TASK BRIEF ▸
Your response should consist of the entries below, reproduced exactly and without their images.

DATASET RECORDS ▸
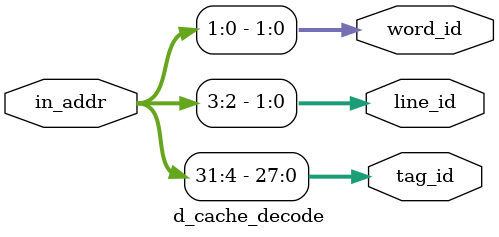
<source format=sv>
module d_cache_decode (in_addr,tag_id,line_id,word_id);

input logic [31:0] in_addr;
output logic [27:0] tag_id;
output logic [1:0] line_id;
output logic [1:0] word_id;


//define the outputs
assign tag_id=in_addr[31:4];
assign line_id=in_addr[3:2];
assign word_id=in_addr[1:0];

endmodule

</source>
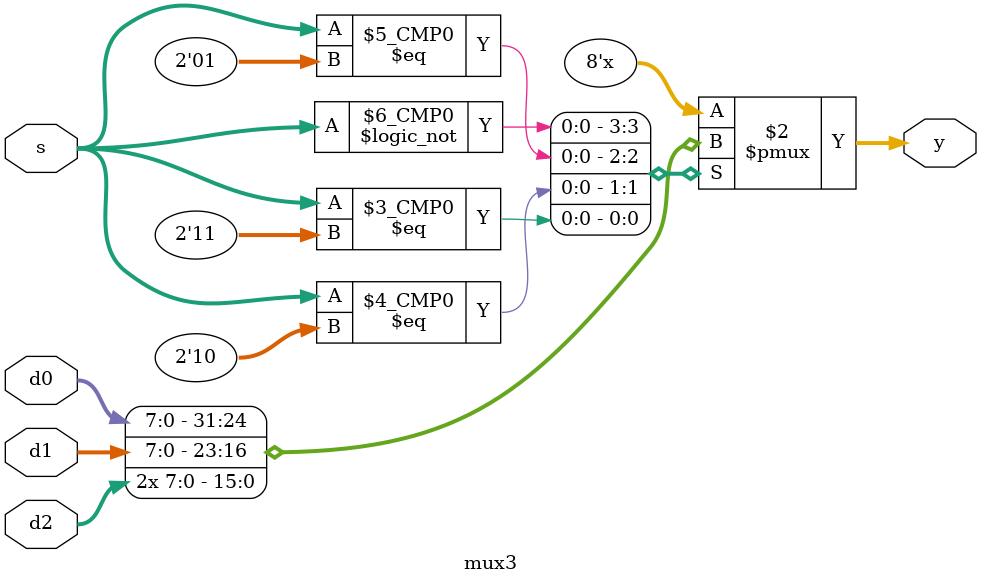
<source format=sv>
module mux3 #(parameter WIDTH = 8)
  (input       [WIDTH-1:0] d0, d1, d2,
   input       [1:0]       s, 	// s[1] s[0]
   output logic[WIDTH-1:0] y);

  // fill in guts (combinational -- assign or always_comb, use =)
  //  s[1]  s[0]  y
  //  0     0    d0
  //  0     1	   d1
  //  1     0    d2
  //  1     1	   d2
  always_comb begin
    case(s)
      2'b00: y = d0;
      2'b01: y = d1;
      2'b10: y = d2;
      2'b11: y = d2;
    endcase
  end

endmodule
</source>
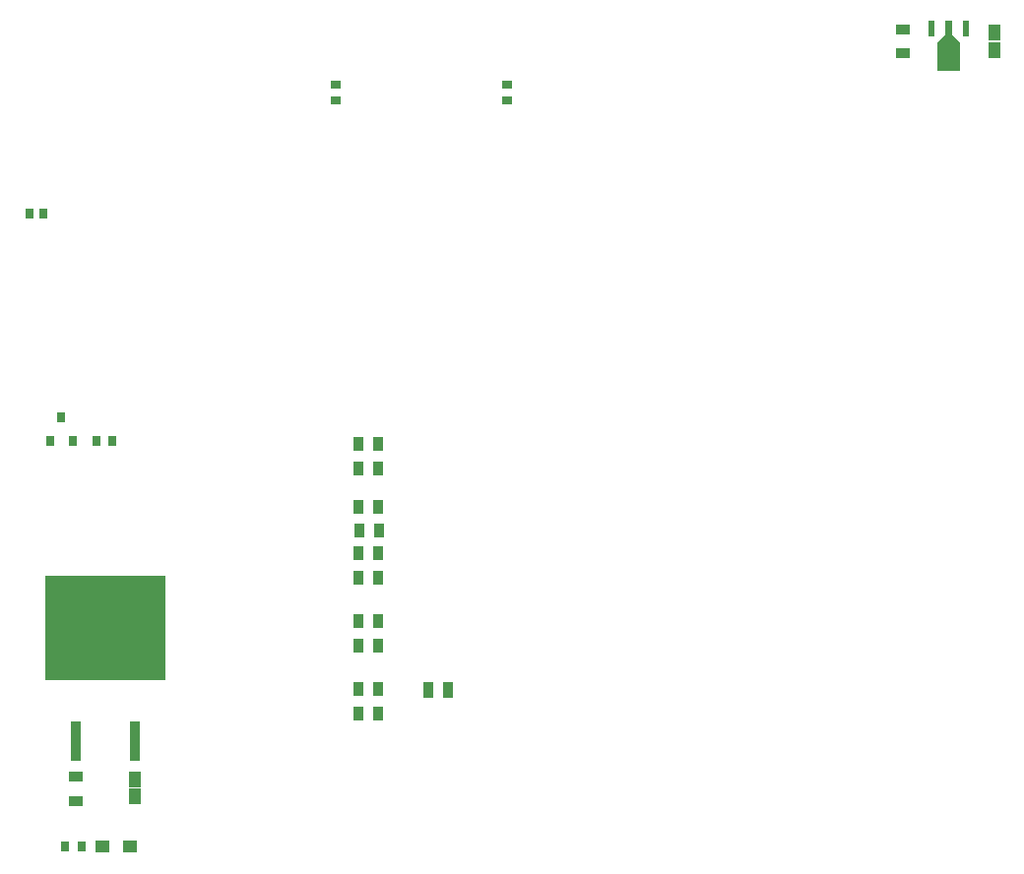
<source format=gbr>
%TF.GenerationSoftware,Altium Limited,Altium Designer,23.5.1 (21)*%
G04 Layer_Color=128*
%FSLAX45Y45*%
%MOMM*%
%TF.SameCoordinates,1DABE7A7-8C02-4A6D-B465-D2BC1E63CDE6*%
%TF.FilePolarity,Positive*%
%TF.FileFunction,Paste,Bot*%
%TF.Part,Single*%
G01*
G75*
%TA.AperFunction,SMDPad,CuDef*%
%ADD12R,0.80000X0.95000*%
%ADD21R,0.80000X0.90000*%
%ADD28R,0.90000X0.70000*%
%ADD34R,0.70000X0.90000*%
%ADD35R,1.25000X1.10000*%
%ADD100R,1.20620X0.95620*%
%ADD101R,1.01213X1.33108*%
%ADD102R,0.80650X1.30822*%
%ADD103R,0.85000X1.35000*%
%ADD104R,0.57000X1.40000*%
%ADD105C,1.80000*%
%ADD106R,0.95000X3.50000*%
%ADD107R,10.35000X9.00000*%
G36*
X14939101Y12661600D02*
X15006599Y12594100D01*
X15006599Y12369100D01*
Y12365122D01*
X15003555Y12357771D01*
X14997929Y12352145D01*
X14990578Y12349100D01*
X14822623D01*
X14815271Y12352145D01*
X14809645Y12357771D01*
X14806599Y12365122D01*
Y12369100D01*
Y12594100D01*
X14874100Y12661600D01*
Y12784100D01*
X14939101D01*
Y12661600D01*
D02*
G37*
D12*
X7580400Y9169400D02*
D03*
X7710400D02*
D03*
X7123700Y11125200D02*
D03*
X6998700D02*
D03*
D21*
X7372100Y9171000D02*
D03*
X7182100D02*
D03*
X7277100Y9371000D02*
D03*
D28*
X11112500Y12096598D02*
D03*
Y12236597D02*
D03*
X9639300D02*
D03*
Y12096598D02*
D03*
D34*
X7448700Y5676900D02*
D03*
X7308700D02*
D03*
D35*
X7629500Y5676900D02*
D03*
X7864500D02*
D03*
D100*
X7404100Y6072697D02*
D03*
Y6277697D02*
D03*
X14510201Y12707200D02*
D03*
Y12502200D02*
D03*
D101*
X7912100Y6258952D02*
D03*
Y6110848D02*
D03*
X15297600Y12530648D02*
D03*
Y12678752D02*
D03*
D102*
X9835514Y8396926D02*
D03*
X10005686D02*
D03*
X9833614Y8600126D02*
D03*
X10003786D02*
D03*
X9832994Y9144000D02*
D03*
X10003165D02*
D03*
X9832994Y6819900D02*
D03*
X10003165D02*
D03*
X9832994Y7035800D02*
D03*
X10003165D02*
D03*
X9832994Y8928100D02*
D03*
X10003165D02*
D03*
X9832994Y7988300D02*
D03*
X10003165D02*
D03*
X9832994Y8204200D02*
D03*
X10003165D02*
D03*
X9832994Y7620000D02*
D03*
X10003165D02*
D03*
X9832994Y7404100D02*
D03*
X10003165D02*
D03*
D103*
X10433100Y7023100D02*
D03*
X10598100D02*
D03*
D104*
X14756599Y12714100D02*
D03*
X15056599D02*
D03*
D105*
X14906599Y12484100D02*
D03*
D106*
X7912100Y6588600D02*
D03*
X7404100D02*
D03*
D107*
X7658100Y7563600D02*
D03*
%TF.MD5,e68d69e204cf1427c9c73ee1c1e00fc5*%
M02*

</source>
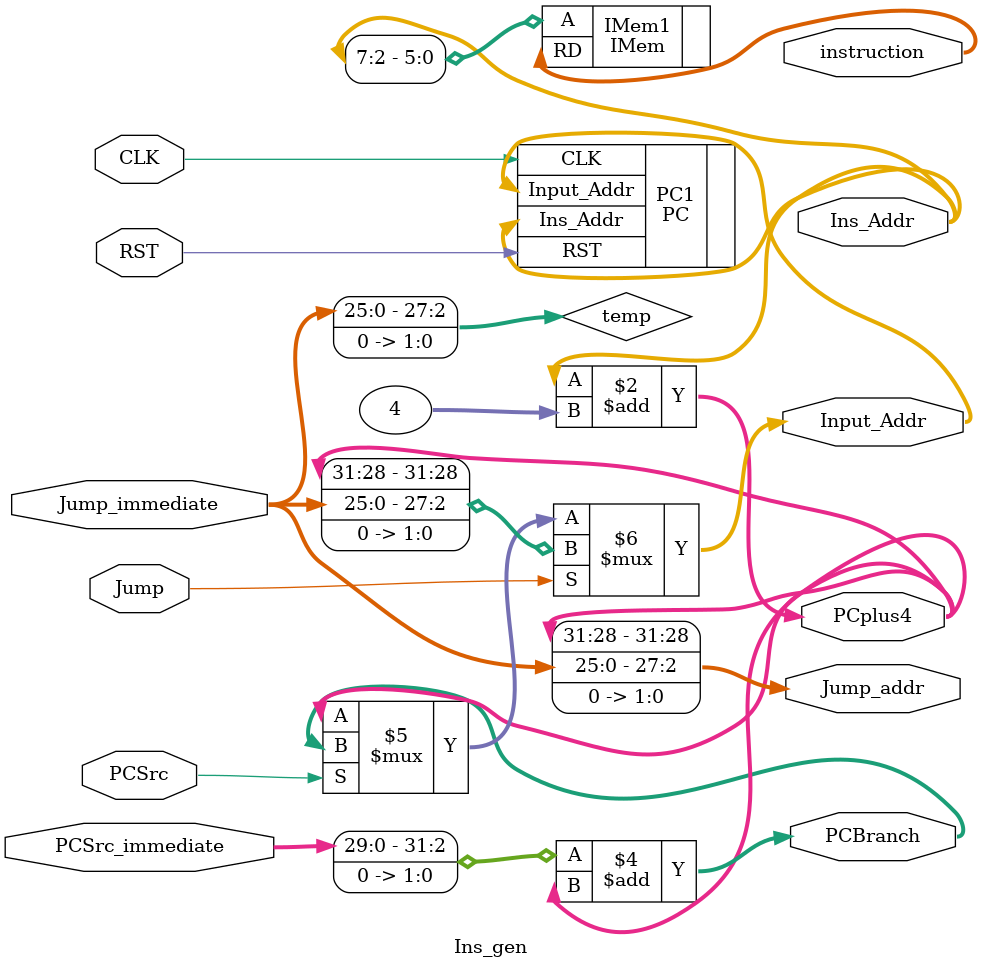
<source format=v>
module Ins_gen(
    input CLK,
    input RST,
    input wire [31:0] PCSrc_immediate,
    input wire [25:0] Jump_immediate,
    input wire PCSrc,Jump,
    output [31:0] instruction,Input_Addr,Ins_Addr,PCBranch,PCplus4,Jump_addr
);
    // wire [31:0] Input_Addr, Ins_Addr;
    // wire [31:0] PCBranch,PCplus4,Jump_addr;
    wire [27:0] temp;
    assign temp = Jump_immediate << 2;
    assign PCplus4 = Ins_Addr + 4;
    assign PCBranch = (PCSrc_immediate << 2) + PCplus4;
    assign Jump_addr = {PCplus4[31:28], temp[27:0]};
    assign Input_Addr = Jump ? Jump_addr : (PCSrc ? PCBranch : PCplus4);

    PC PC1(
        .RST(RST),
        .CLK(CLK),
        .Input_Addr(Input_Addr),
        .Ins_Addr(Ins_Addr)
    );

    IMem IMem1(
        .A(Ins_Addr[7:2]),
        .RD(instruction)
    );

endmodule
</source>
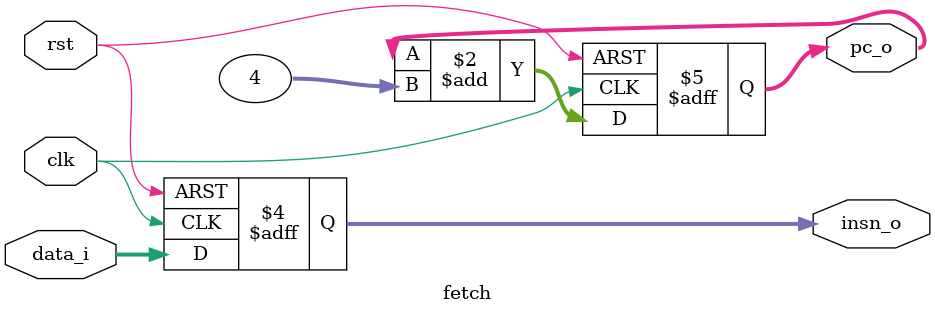
<source format=sv>
/*
 * Module: fetch
 *
 * Description: Fetch stage
 *
 * Inputs:
 * 1) clk
 * 2) rst signal
 *
 * Outputs:
 * 1) AWIDTH wide program counter pc_o
 * 2) DWIDTH wide instruction output insn_o
 */

module fetch #(
    parameter int DWIDTH=32,
    parameter int AWIDTH=32,
    parameter int BASEADDR=32'h01000000
    )(
	// inputs
	input logic clk,
	input logic rst,
    input  logic [DWIDTH-1:0] data_i,   // instruction word from memory
	// outputs	
	output logic [AWIDTH - 1:0] pc_o,   // program counter (address to memory)
    output logic [DWIDTH - 1:0] insn_o  // instruction fetched
);
    
    // Program Counter
    always_ff @(posedge clk or posedge rst) begin
        if (rst) begin
            pc_o <= BASEADDR; // start address
        end else begin
            pc_o <= pc_o + 4; // increment PC by word (4 bytes)
        end
    end

    // Instruction register
    always_ff @(posedge clk or posedge rst) begin
        if (rst) begin
            insn_o <= '0;
        end else begin
            insn_o <= data_i; // latch instruction from memory
        end
    end


endmodule : fetch
				
</source>
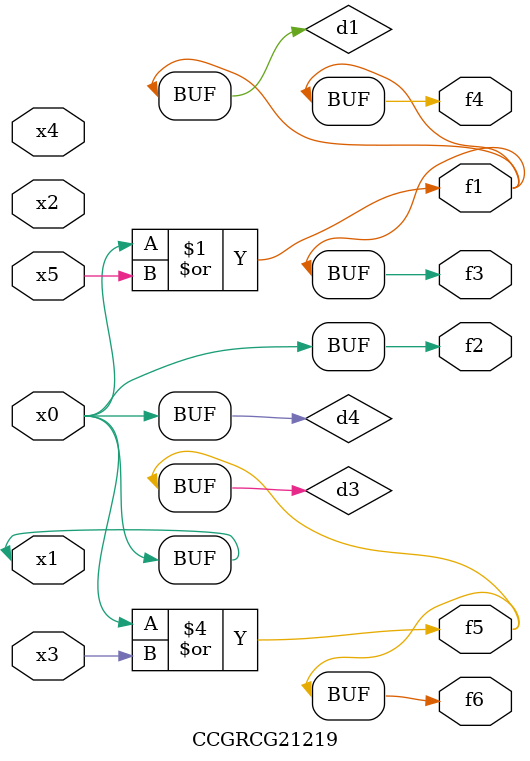
<source format=v>
module CCGRCG21219(
	input x0, x1, x2, x3, x4, x5,
	output f1, f2, f3, f4, f5, f6
);

	wire d1, d2, d3, d4;

	or (d1, x0, x5);
	xnor (d2, x1, x4);
	or (d3, x0, x3);
	buf (d4, x0, x1);
	assign f1 = d1;
	assign f2 = d4;
	assign f3 = d1;
	assign f4 = d1;
	assign f5 = d3;
	assign f6 = d3;
endmodule

</source>
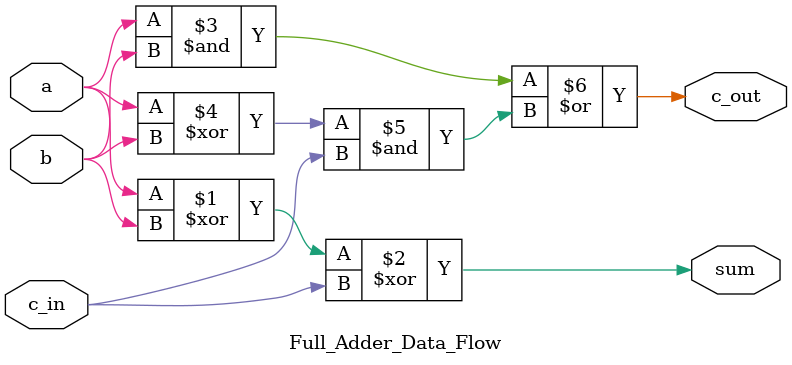
<source format=v>
module Full_Adder_Data_Flow(a, b, c_in, sum, c_out);
	input a, b, c_in;
	output sum, c_out;
	
	assign sum = (a ^ b) ^ c_in;
	assign c_out = a & b | (a ^ b) & c_in;

endmodule 	
</source>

ANSWER TO THIS PROBLEM ▸
<source format=sv>
module d_cache_decode (in_addr,tag_id,line_id,word_id);

input logic [31:0] in_addr;
output logic [27:0] tag_id;
output logic [1:0] line_id;
output logic [1:0] word_id;


//define the outputs
assign tag_id=in_addr[31:4];
assign line_id=in_addr[3:2];
assign word_id=in_addr[1:0];

endmodule

</source>
<source format=sv>
module mux3 #(parameter WIDTH = 8)
  (input       [WIDTH-1:0] d0, d1, d2,
   input       [1:0]       s, 	// s[1] s[0]
   output logic[WIDTH-1:0] y);

  // fill in guts (combinational -- assign or always_comb, use =)
  //  s[1]  s[0]  y
  //  0     0    d0
  //  0     1	   d1
  //  1     0    d2
  //  1     1	   d2
  always_comb begin
    case(s)
      2'b00: y = d0;
      2'b01: y = d1;
      2'b10: y = d2;
      2'b11: y = d2;
    endcase
  end

endmodule
</source>
<source format=gbr>
%TF.GenerationSoftware,Altium Limited,Altium Designer,23.5.1 (21)*%
G04 Layer_Color=128*
%FSLAX45Y45*%
%MOMM*%
%TF.SameCoordinates,1DABE7A7-8C02-4A6D-B465-D2BC1E63CDE6*%
%TF.FilePolarity,Positive*%
%TF.FileFunction,Paste,Bot*%
%TF.Part,Single*%
G01*
G75*
%TA.AperFunction,SMDPad,CuDef*%
%ADD12R,0.80000X0.95000*%
%ADD21R,0.80000X0.90000*%
%ADD28R,0.90000X0.70000*%
%ADD34R,0.70000X0.90000*%
%ADD35R,1.25000X1.10000*%
%ADD100R,1.20620X0.95620*%
%ADD101R,1.01213X1.33108*%
%ADD102R,0.80650X1.30822*%
%ADD103R,0.85000X1.35000*%
%ADD104R,0.57000X1.40000*%
%ADD105C,1.80000*%
%ADD106R,0.95000X3.50000*%
%ADD107R,10.35000X9.00000*%
G36*
X14939101Y12661600D02*
X15006599Y12594100D01*
X15006599Y12369100D01*
Y12365122D01*
X15003555Y12357771D01*
X14997929Y12352145D01*
X14990578Y12349100D01*
X14822623D01*
X14815271Y12352145D01*
X14809645Y12357771D01*
X14806599Y12365122D01*
Y12369100D01*
Y12594100D01*
X14874100Y12661600D01*
Y12784100D01*
X14939101D01*
Y12661600D01*
D02*
G37*
D12*
X7580400Y9169400D02*
D03*
X7710400D02*
D03*
X7123700Y11125200D02*
D03*
X6998700D02*
D03*
D21*
X7372100Y9171000D02*
D03*
X7182100D02*
D03*
X7277100Y9371000D02*
D03*
D28*
X11112500Y12096598D02*
D03*
Y12236597D02*
D03*
X9639300D02*
D03*
Y12096598D02*
D03*
D34*
X7448700Y5676900D02*
D03*
X7308700D02*
D03*
D35*
X7629500Y5676900D02*
D03*
X7864500D02*
D03*
D100*
X7404100Y6072697D02*
D03*
Y6277697D02*
D03*
X14510201Y12707200D02*
D03*
Y12502200D02*
D03*
D101*
X7912100Y6258952D02*
D03*
Y6110848D02*
D03*
X15297600Y12530648D02*
D03*
Y12678752D02*
D03*
D102*
X9835514Y8396926D02*
D03*
X10005686D02*
D03*
X9833614Y8600126D02*
D03*
X10003786D02*
D03*
X9832994Y9144000D02*
D03*
X10003165D02*
D03*
X9832994Y6819900D02*
D03*
X10003165D02*
D03*
X9832994Y7035800D02*
D03*
X10003165D02*
D03*
X9832994Y8928100D02*
D03*
X10003165D02*
D03*
X9832994Y7988300D02*
D03*
X10003165D02*
D03*
X9832994Y8204200D02*
D03*
X10003165D02*
D03*
X9832994Y7620000D02*
D03*
X10003165D02*
D03*
X9832994Y7404100D02*
D03*
X10003165D02*
D03*
D103*
X10433100Y7023100D02*
D03*
X10598100D02*
D03*
D104*
X14756599Y12714100D02*
D03*
X15056599D02*
D03*
D105*
X14906599Y12484100D02*
D03*
D106*
X7912100Y6588600D02*
D03*
X7404100D02*
D03*
D107*
X7658100Y7563600D02*
D03*
%TF.MD5,e68d69e204cf1427c9c73ee1c1e00fc5*%
M02*

</source>
<source format=v>
module Ins_gen(
    input CLK,
    input RST,
    input wire [31:0] PCSrc_immediate,
    input wire [25:0] Jump_immediate,
    input wire PCSrc,Jump,
    output [31:0] instruction,Input_Addr,Ins_Addr,PCBranch,PCplus4,Jump_addr
);
    // wire [31:0] Input_Addr, Ins_Addr;
    // wire [31:0] PCBranch,PCplus4,Jump_addr;
    wire [27:0] temp;
    assign temp = Jump_immediate << 2;
    assign PCplus4 = Ins_Addr + 4;
    assign PCBranch = (PCSrc_immediate << 2) + PCplus4;
    assign Jump_addr = {PCplus4[31:28], temp[27:0]};
    assign Input_Addr = Jump ? Jump_addr : (PCSrc ? PCBranch : PCplus4);

    PC PC1(
        .RST(RST),
        .CLK(CLK),
        .Input_Addr(Input_Addr),
        .Ins_Addr(Ins_Addr)
    );

    IMem IMem1(
        .A(Ins_Addr[7:2]),
        .RD(instruction)
    );

endmodule
</source>
<source format=sv>
/*
 * Module: fetch
 *
 * Description: Fetch stage
 *
 * Inputs:
 * 1) clk
 * 2) rst signal
 *
 * Outputs:
 * 1) AWIDTH wide program counter pc_o
 * 2) DWIDTH wide instruction output insn_o
 */

module fetch #(
    parameter int DWIDTH=32,
    parameter int AWIDTH=32,
    parameter int BASEADDR=32'h01000000
    )(
	// inputs
	input logic clk,
	input logic rst,
    input  logic [DWIDTH-1:0] data_i,   // instruction word from memory
	// outputs	
	output logic [AWIDTH - 1:0] pc_o,   // program counter (address to memory)
    output logic [DWIDTH - 1:0] insn_o  // instruction fetched
);
    
    // Program Counter
    always_ff @(posedge clk or posedge rst) begin
        if (rst) begin
            pc_o <= BASEADDR; // start address
        end else begin
            pc_o <= pc_o + 4; // increment PC by word (4 bytes)
        end
    end

    // Instruction register
    always_ff @(posedge clk or posedge rst) begin
        if (rst) begin
            insn_o <= '0;
        end else begin
            insn_o <= data_i; // latch instruction from memory
        end
    end


endmodule : fetch
				
</source>
<source format=v>
module CCGRCG21219(
	input x0, x1, x2, x3, x4, x5,
	output f1, f2, f3, f4, f5, f6
);

	wire d1, d2, d3, d4;

	or (d1, x0, x5);
	xnor (d2, x1, x4);
	or (d3, x0, x3);
	buf (d4, x0, x1);
	assign f1 = d1;
	assign f2 = d4;
	assign f3 = d1;
	assign f4 = d1;
	assign f5 = d3;
	assign f6 = d3;
endmodule

</source>
<source format=v>
module Full_Adder_Data_Flow(a, b, c_in, sum, c_out);
	input a, b, c_in;
	output sum, c_out;
	
	assign sum = (a ^ b) ^ c_in;
	assign c_out = a & b | (a ^ b) & c_in;

endmodule 	
</source>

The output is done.